TEMPO.CO, Jakarta - Federasi Serikat Guru Indonesia (FSGI) mengusulkan pemasukan aturan tentang Penyelenggaraan Pendidikan Nasional di Situasi Darurat dalam revisi UU Nomor 20 Tahun 2003 tentang Sistem Pendidikan Nasional (UU Sisdiknas). Menurut Sekretaris Jenderal FSGI, Heru Purnomo, di dalam draf pihaknya belum menemukan terkait dengan aturan itu.
Heru mengatakan bahwa situasi darurat yang dimaksud bisa saja karena bencana alam, misalnya gempa bumi, gunung meletus, asap kebakaran hutan, banjir bandang, tsunami, dan lainnya yang mengakibatkan peserta didik tidak bisa bersekolah tatap muka. Termasuk pandemi Covid-19 yang sudah berlangsung selama 2 tahun.
Bencana gempa bumi yang pernah melanda Lombok, Nusa Tenggara Barat; dan Palu, Sulawesi Tengah, misalnya. Bencana itu meruntuhkan gedung sekolah, dan memperbaikinya butuh waktu lama, bisa berbulan-bulan lamanya. “Nah, di sinilah pemerintah Indonesia seharusnya sudah siap menggunakan penyelenggaraan pendidikan dalam situasi darurat”, ujar Heru dalam keterangan tertulis pada Ahad, 20 Februari 2022.

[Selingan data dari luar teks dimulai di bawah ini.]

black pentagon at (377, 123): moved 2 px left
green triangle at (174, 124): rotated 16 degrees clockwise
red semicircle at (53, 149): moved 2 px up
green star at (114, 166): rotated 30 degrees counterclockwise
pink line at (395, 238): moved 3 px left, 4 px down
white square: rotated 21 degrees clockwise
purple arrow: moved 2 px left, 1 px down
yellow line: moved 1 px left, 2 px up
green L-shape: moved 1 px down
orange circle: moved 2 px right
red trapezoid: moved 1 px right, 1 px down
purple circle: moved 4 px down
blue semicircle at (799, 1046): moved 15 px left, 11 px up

Menurut Heru, ketiadaan ketentuan tentang penyelenggaraan pendidikan di masa darurat berdampak pada kegagapan semua pihak saat ada bencana di Indonesia. “Sehingga setiap ada bencana di suatu daerah, sulit bagi sekolah dan Dinas Pendidikan menanggulangi dampak terhadap sektor pendidikan,” kata Heru.

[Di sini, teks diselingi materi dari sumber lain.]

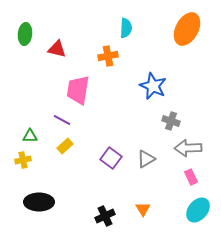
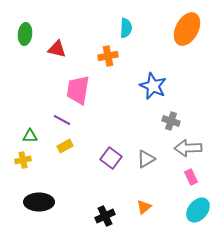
yellow rectangle: rotated 14 degrees clockwise
orange triangle: moved 1 px right, 2 px up; rotated 21 degrees clockwise
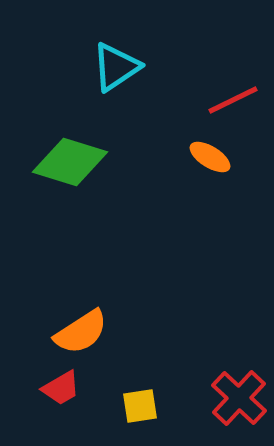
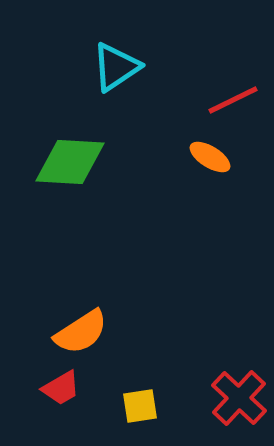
green diamond: rotated 14 degrees counterclockwise
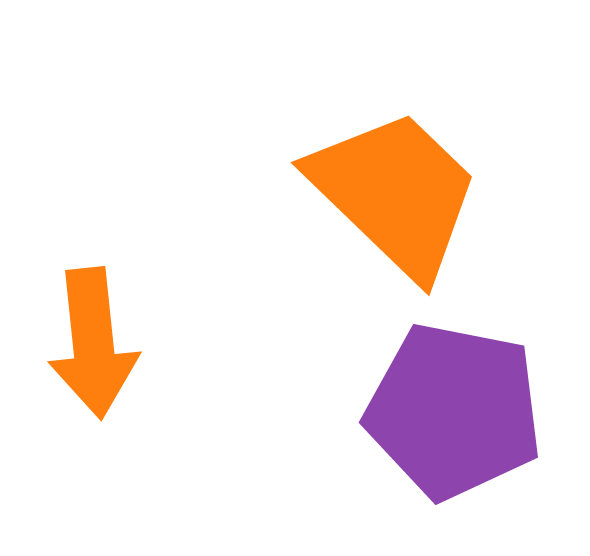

Ada beberapa ketentuan substansi yang perlu ada dalam perubahan UU Sisdiknas tentang penyelenggaraan pendidikan dalam situasi darurat. Salah satunya adalah dalam hal standar isi, di mana pemerintah wajib menyiapkan dua jenis kurikulum nasional, yaitu kurikulum dalam kondisi normal dan kurikulum dalam kondisi darurat.
Selain itu, dalam hal tenaga pendidik, pemerintah wajib menyiapkan pendidik untuk mampu melakukan proses pembelajaran dalam situasi normal maupun darurat. Dalam hal standar penilaian, pemerintah harus menyiapkan standar penilaian untuk situasi normal maupun darurat, sehingga pendidik dan peserta didik tidak dibebani target pencapaian di saat kondisi darurat.
“Karena tidak mungkin melaksanakan pembelajaran secara normal di wilayah yang sedang mengalami bencana alam/non alam,” tutur Mansur, Wakil Sekjen FSGI yang juga guru di Lombok yang pernah merasakan pendidikan darurat pasca gempa pada tahun 2018 lalu.